Roll and Polish Edges:  Another way to thin out thick lenses is to roll and polish the edges over.  this eliminates the frosted "bottle bottom" look by making the sides of the lenses look more like the front while cutting down on thickness.  An inexpensive cosmetic alternative to hi-index.  It can also be used in conjunction to high-index lenses to further cut down the visible thickness of the lens. Polishing only makes the edge surface shiny instead of opaque and cloudy. Cosmetically looks better. Does not cut any lens thickness out though like adding the rolling, but is an inexpensive way to cosmetically improve the look of the lenses.


How long will it take to make my prescription lens?


We have added new technology that allows us to make most prescription lenses in 48 hours (may take a few days  longer if lens does not pass inspection, or for higher prescription and special options like polarized or photochromatic--mirrors take 2 weeks). This applies only to lenses made by the A Sight for Sport Eyes lab. For lenses made directly by the manufacturer (i.e. Zeal, Rudy Project, Bolle, Serengeti, H2Optix, Vuarnet, Panoptx, Bugz, Barracuda, Seavision, etc.), prescriptions will take 1-4 weeks depending on the manufacturer (see each individual brand page for more details).  This does not include the time it may take to get a non-stock frame in stock (1-5 days).  If you have time limitations, call or e-mail us to check stock on a particular frame to ensure fast turn around.

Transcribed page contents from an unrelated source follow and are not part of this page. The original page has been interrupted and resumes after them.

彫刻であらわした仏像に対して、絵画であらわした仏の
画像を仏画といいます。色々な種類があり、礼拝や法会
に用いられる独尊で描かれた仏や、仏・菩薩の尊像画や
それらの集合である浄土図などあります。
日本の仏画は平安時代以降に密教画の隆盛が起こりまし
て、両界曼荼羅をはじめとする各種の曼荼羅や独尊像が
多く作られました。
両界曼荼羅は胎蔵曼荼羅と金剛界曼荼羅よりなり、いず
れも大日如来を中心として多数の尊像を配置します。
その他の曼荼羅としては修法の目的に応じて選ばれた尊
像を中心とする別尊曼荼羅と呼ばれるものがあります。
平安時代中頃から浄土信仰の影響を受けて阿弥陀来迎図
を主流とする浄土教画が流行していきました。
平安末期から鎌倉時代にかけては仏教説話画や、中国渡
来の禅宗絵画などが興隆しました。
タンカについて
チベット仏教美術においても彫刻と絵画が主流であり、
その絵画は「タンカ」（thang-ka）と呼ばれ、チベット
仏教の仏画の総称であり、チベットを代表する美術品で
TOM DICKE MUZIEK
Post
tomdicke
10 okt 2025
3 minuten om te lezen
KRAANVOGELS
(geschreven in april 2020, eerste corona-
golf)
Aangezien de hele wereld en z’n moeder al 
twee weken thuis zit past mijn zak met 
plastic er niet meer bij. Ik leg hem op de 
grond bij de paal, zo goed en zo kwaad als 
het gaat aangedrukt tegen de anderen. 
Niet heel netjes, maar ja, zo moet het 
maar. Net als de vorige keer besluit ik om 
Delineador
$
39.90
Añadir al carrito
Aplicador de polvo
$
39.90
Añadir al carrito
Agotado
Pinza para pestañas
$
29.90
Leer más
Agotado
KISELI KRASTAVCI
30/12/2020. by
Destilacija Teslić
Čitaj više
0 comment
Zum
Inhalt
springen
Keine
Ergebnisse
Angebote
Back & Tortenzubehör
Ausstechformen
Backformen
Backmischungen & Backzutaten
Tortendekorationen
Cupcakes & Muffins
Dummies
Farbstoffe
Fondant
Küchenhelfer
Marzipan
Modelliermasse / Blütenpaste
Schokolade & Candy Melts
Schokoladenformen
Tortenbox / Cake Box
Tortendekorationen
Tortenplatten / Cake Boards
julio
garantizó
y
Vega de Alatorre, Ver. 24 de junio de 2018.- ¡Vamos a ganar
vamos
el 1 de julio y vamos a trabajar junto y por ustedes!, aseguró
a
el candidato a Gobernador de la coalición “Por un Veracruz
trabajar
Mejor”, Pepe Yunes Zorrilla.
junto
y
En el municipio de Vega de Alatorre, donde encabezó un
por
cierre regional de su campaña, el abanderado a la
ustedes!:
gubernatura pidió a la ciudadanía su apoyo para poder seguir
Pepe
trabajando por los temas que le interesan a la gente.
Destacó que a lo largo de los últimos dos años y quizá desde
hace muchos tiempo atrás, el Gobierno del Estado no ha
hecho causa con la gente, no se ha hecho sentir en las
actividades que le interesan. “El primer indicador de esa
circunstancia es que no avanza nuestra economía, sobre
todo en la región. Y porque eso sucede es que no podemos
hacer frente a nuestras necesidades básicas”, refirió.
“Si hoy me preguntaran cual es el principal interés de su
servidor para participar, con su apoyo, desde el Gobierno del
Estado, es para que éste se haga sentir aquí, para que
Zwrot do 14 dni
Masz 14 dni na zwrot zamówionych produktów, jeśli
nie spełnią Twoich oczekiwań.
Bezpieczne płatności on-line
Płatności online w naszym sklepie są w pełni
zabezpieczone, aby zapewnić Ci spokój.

Why does it take so long? In the industry, there is something we call Z80 standard. This says that a prescription can be off a certain amount and still be within tolerances.  We do not use the Z80 standard, but we use exact Rx.  Therefore, if the prescription is off at all, we will re-do the lens.  This is the reason it takes a little longer to make your prescription lens.  All lenses must pass a 10 point inspection and proper impact tests. For prescription lenses made direct from the manufacturer, we unfortunately do not have any control over the time as the lenses are not made with our lab and we are at the mercy of the manufacturer's lab.